We quantified the results by determining the fraction of eyes that had a detectable ONL in peripapillary retina at each time point (P30 and P60). At P30, all groups had detectable ONL: 100% of uninjected Lca5^gt/gt, 88.9% of excipient-injected, 80% of P5-treated, and 100% of P15-treated animals (Fig. 3C). In contrast, at P60 none of the uninjected Lca5^gt/gt (n = 8) or excipient-injected (n = 30) animals had any detectable ONL by OCT (Fig. 3D). In the treated groups at this time point (P60), 63.6% (7/11 eyes) of P5-treated animals and 57.1% 8/14 eyes) of P15-treated animals, but none (0/13 eyes) of the P30-treated animals had detectable ONL, suggesting that early treatment at P5 and P15 is more effective than treatment at P30 (Fig. 3D). Next, in the mice with detectable ONL, we measured the ONL thickness (200 µm from the optic nerve margin) in each eye of the different experimental groups at P30 and P60. Wild-type animals had an ONL thickness of 62.0 ± 4.9 µm (n = 6) at P30, which remained unchanged (60.5 ± 8.3 µm; n = 6) by P60 (Fig. 3E).

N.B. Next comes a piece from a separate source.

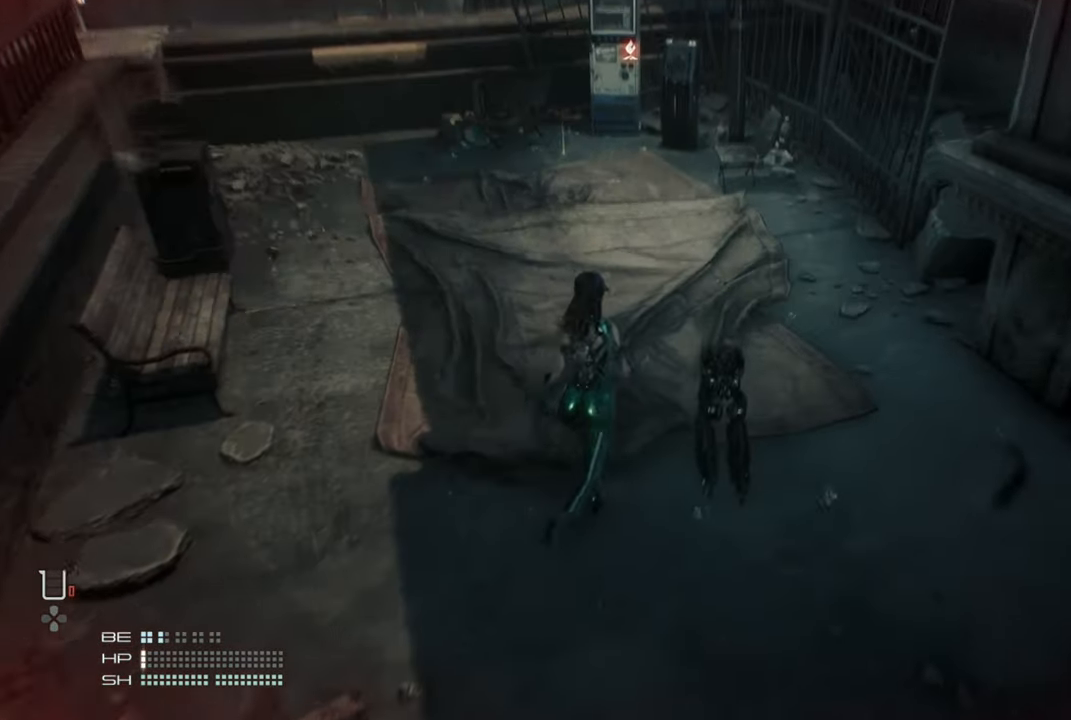
{"buttons": [], "left_stick": "up", "right_stick": "center", "events": [[83, "L3", "up"]]}
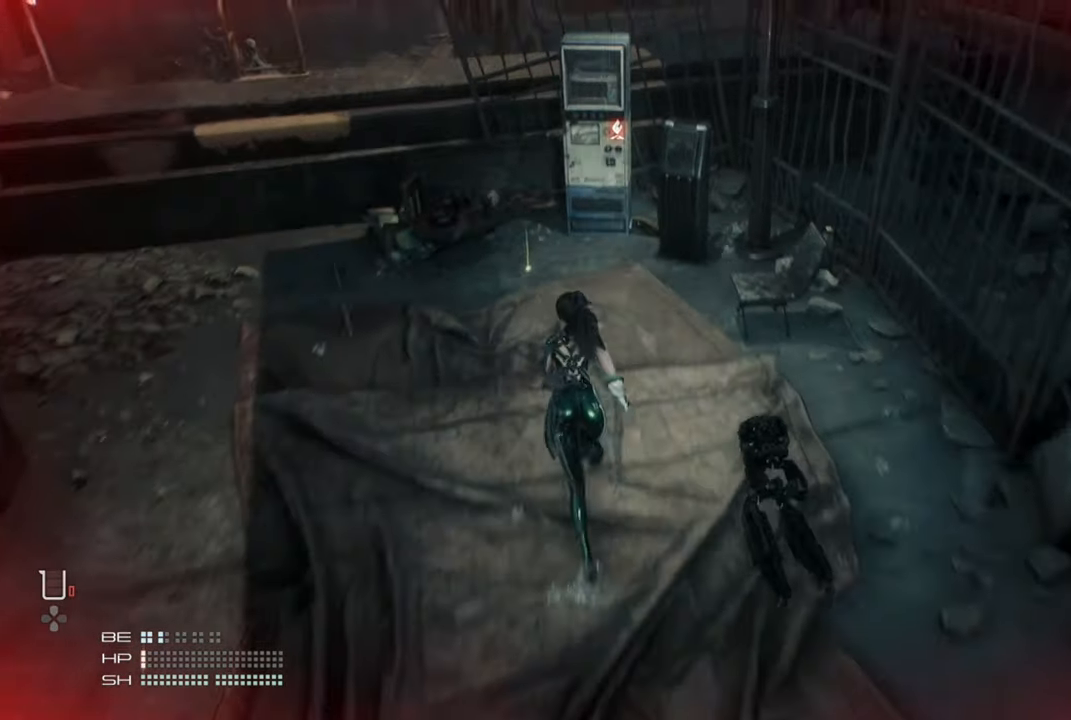
{"buttons": ["R2"], "left_stick": "up", "right_stick": "center", "events": [[400, "R2", "down"]]}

The ONL in uninjected Lca5^gt/gt mice at P30 was about a third the thickness of the wild-type animals (22.5 ± 4.5 µm; n = 13) at P30 and became undetectable (n = 6) by P60 (Fig. 3E). Remarkably, in the treated cohorts, P5-treated Lca5^gt/gt mice maintained an ONL thickness equivalent to about one third of the wild-type thickness (18.9 ± 7.7 µm; n = 7) by P60, whereas P15-treated mice showed a slightly thinner ONL (12.4 ± 5.9 µm, n = 8) at P60. On the other hand, P30-treated Lca5^gt/gt mice had undetectable ONL by OCT (n = 9) at P60, similar to untreated animals (Fig. 3E). 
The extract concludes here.